La liberté de la presse en recul à travers le monde en 2024, selon Reporters sans frontières

Au classement mondial de la liberté de la liberté de la presse, selon Reporters sans frontières (RSF), on enregistre un recul généralisé des conditions de travail des journalistes, et de l’accès à une information indépendante de qualité pour le public, à l’international.

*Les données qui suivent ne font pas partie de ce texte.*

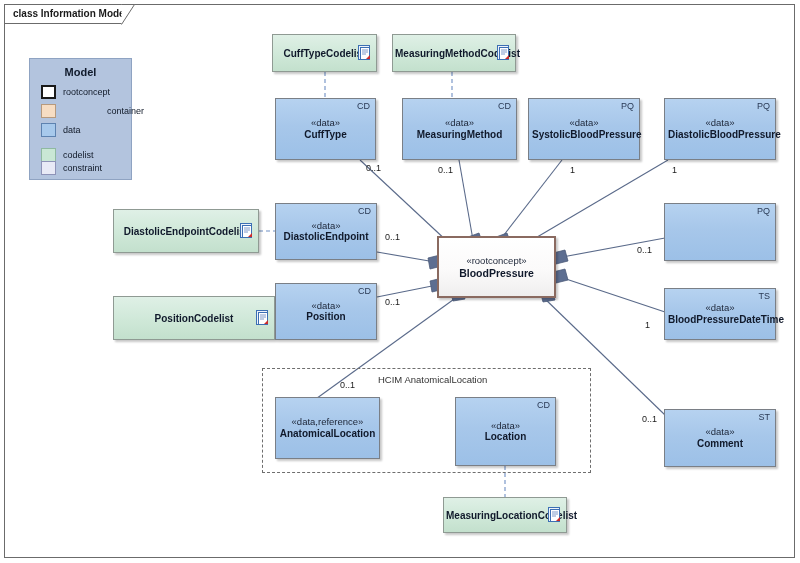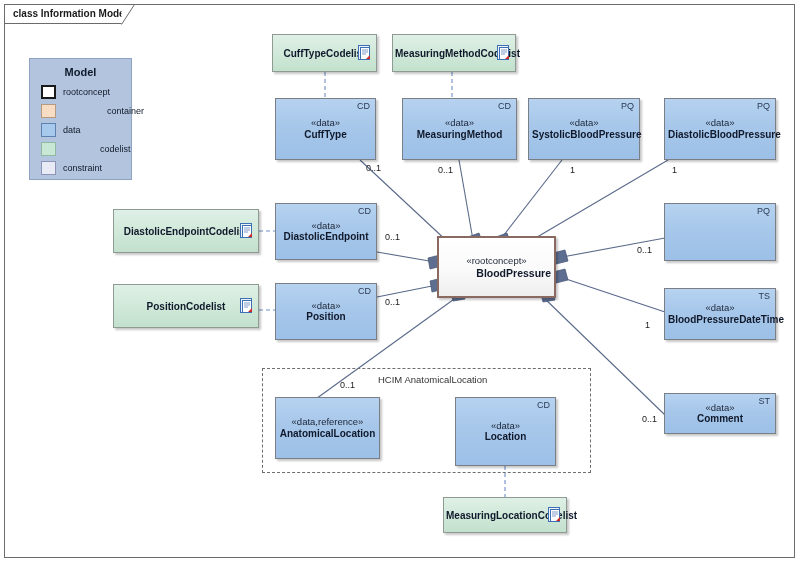--- a/index.html
+++ b/index.html
@@ -107,21 +107,21 @@
   .n-data {
     border: 1px solid #7a7f86;
     background: linear-gradient(to bottom, #b6d2f0 0%, #a7c7ea 45%, #9cc0e7 100%);
   }
   
   .n-root {
     border: 2px solid #8a6a60;
     background: linear-gradient(to bottom, #ffffff 0%, #fbfafa 55%, #efeeee 100%);
   }
   .n-root .stereo { font-size: 9.5px; }
-  .n-root .nm { font-size: 10.5px; text-align: right; }
+  .n-root .nm { font-size: 10.5px; }
   
   .n-codelist {
     border: 1px solid #8f9a93;
     background: linear-gradient(to bottom, #dff0e6 0%, #cfe8d8 55%, #c3e0cd 100%);
   }
   .n-codelist .cl-label {
     position: absolute;
     left: 0; right: 0; top: 50%;
     transform: translateY(-50%);
     text-align: center;
@@ -261,21 +261,21 @@
       <span class="lg-text">rootconcept</span>
     </div>
     <div class="lg-row" style="top:44px;gap:44px;">
       <span class="sw" style="background:#f7ddc3;border:1px solid #b79a7e;"></span>
       <span class="lg-text">container</span>
     </div>
     <div class="lg-row" style="top:63px;">
       <span class="sw" style="background:#a7c9ec;border:1px solid #5d82b0;"></span>
       <span class="lg-text">data</span>
     </div>
-    <div class="lg-row" style="top:82px;gap:37px;">
+    <div class="lg-row" style="top:88px;">
       <span class="sw" style="background:#c9e7d5;border:1px solid #8fb9a1;"></span>
       <span class="lg-text">codelist</span>
     </div>
     <div class="lg-row" style="top:101px;">
       <span class="sw" style="background:#e8eaf6;border:1px solid #8e93b8;"></span>
       <span class="lg-text">constraint</span>
     </div>
   </div>
 
   <div class="group-box" style="left:262px; top:368px; width:329px; height:105px;"></div>
@@ -310,21 +310,21 @@
     <svg class="doc-icon" viewBox="0 0 14 16">
       <rect x="0.5" y="0.5" width="11" height="14" fill="#eef3fa" stroke="#3c6fb4" stroke-width="1"></rect>
       <rect x="2.5" y="2.5" width="9" height="12" fill="#ffffff" stroke="#3c6fb4" stroke-width="1"></rect>
       <line x1="4" y1="5" x2="10" y2="5" stroke="#6f8fc4" stroke-width="0.9"></line>
       <line x1="4" y1="7" x2="10" y2="7" stroke="#6f8fc4" stroke-width="0.9"></line>
       <line x1="4" y1="9" x2="8" y2="9" stroke="#6f8fc4" stroke-width="0.9"></line>
       <polygon points="8,14 12,10 12,14" fill="#cc2b2b"></polygon>
     </svg>
   </div>
 
-  <div class="node n-codelist" style="left:113px; top:284px; width:146px; height:44px;">
+  <div class="node n-codelist" style="left:113px; top:296px; width:162px; height:44px;">
     <span class="cl-label">PositionCodelist</span>
     <svg class="doc-icon" viewBox="0 0 14 16">
       <rect x="0.5" y="0.5" width="11" height="14" fill="#eef3fa" stroke="#3c6fb4" stroke-width="1"></rect>
       <rect x="2.5" y="2.5" width="9" height="12" fill="#ffffff" stroke="#3c6fb4" stroke-width="1"></rect>
       <line x1="4" y1="5" x2="10" y2="5" stroke="#6f8fc4" stroke-width="0.9"></line>
       <line x1="4" y1="7" x2="10" y2="7" stroke="#6f8fc4" stroke-width="0.9"></line>
       <line x1="4" y1="9" x2="8" y2="9" stroke="#6f8fc4" stroke-width="0.9"></line>
       <polygon points="8,14 12,10 12,14" fill="#cc2b2b"></polygon>
     </svg>
   </div>
@@ -394,21 +394,21 @@
   </div>
 
   <div class="node n-data" style="left:664px; top:288px; width:112px; height:52px;">
     <span class="type-tag">TS</span>
     <span class="body">
       <span class="stereo">«data»</span>
       <span class="nm">BloodPressureDateTime</span>
     </span>
   </div>
 
-  <div class="node n-data" style="left:664px; top:393px; width:112px; height:41px;">
+  <div class="node n-data" style="left:664px; top:409px; width:112px; height:58px;">
     <span class="type-tag">ST</span>
     <span class="body">
       <span class="stereo">«data»</span>
       <span class="nm">Comment</span>
     </span>
   </div>
 
   <div class="node n-data" style="left:275px; top:397px; width:105px; height:62px;">
     <span class="type-tag"></span>
     <span class="body">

La moitié des 180 pays du classement sont dans le rouge, donc en situation difficile, voire très grave – un niveau critique inédit, selon RSF.

Les principales entraves à la liberté de la presse : facteurs sécuritaires, politiques et économiques.

Les exactions physiques contre les journalistes sont les plus visibles des entraves à la liberté de la presse. En zone de conflit – à Gaza, en Ukraine, au Soudan ou au Sahel – des journalistes sont tués, emprisonnés, empêchés de travailler ou contraint à l’exil.

« L’Érythrée reste le dernier pays du classement mondial de la liberté de la presse de Reporters sans frontières, avec une presse qui est complètement aujourd’hui absente, avec des journalistes comme Dawit Isaak qui est le journaliste enfermé depuis le plus longtemps au monde sans procès. On voit quelques pays qui rentrent en rouge dans le classement, c’est le cas de l’Ouganda, du Rwanda et de l’Éthiopie.  On voit aussi une situation qui est particulièrement dégradée en raison de contextes sécuritaires, notamment au Soudan, avec de nombreux médias contraints à l’exil », dénonce Anne Bocandé, directrice éditoriale de RSF.

« Également en République démocratique du Congo, où, à l’est du pays, de nombreux journalistes ont été contraints de se déplacer, de fuir et des radios locales qui ont été occupées et contraintes à fermer. Et évidemment, dans la bande sahélienne, la question de la sécurité continue de se poser, les médias étrangers sont suspendus, mais aussi des journalistes locaux qui sont entravés. On l’a vu au Burkina Faso avec au moins quatre journalistes enrôlés de force dans l’armée, un journaliste détenu au Mali, et une situation qui contraint de plus en plus les médias à l’autocensure », conclut-elle.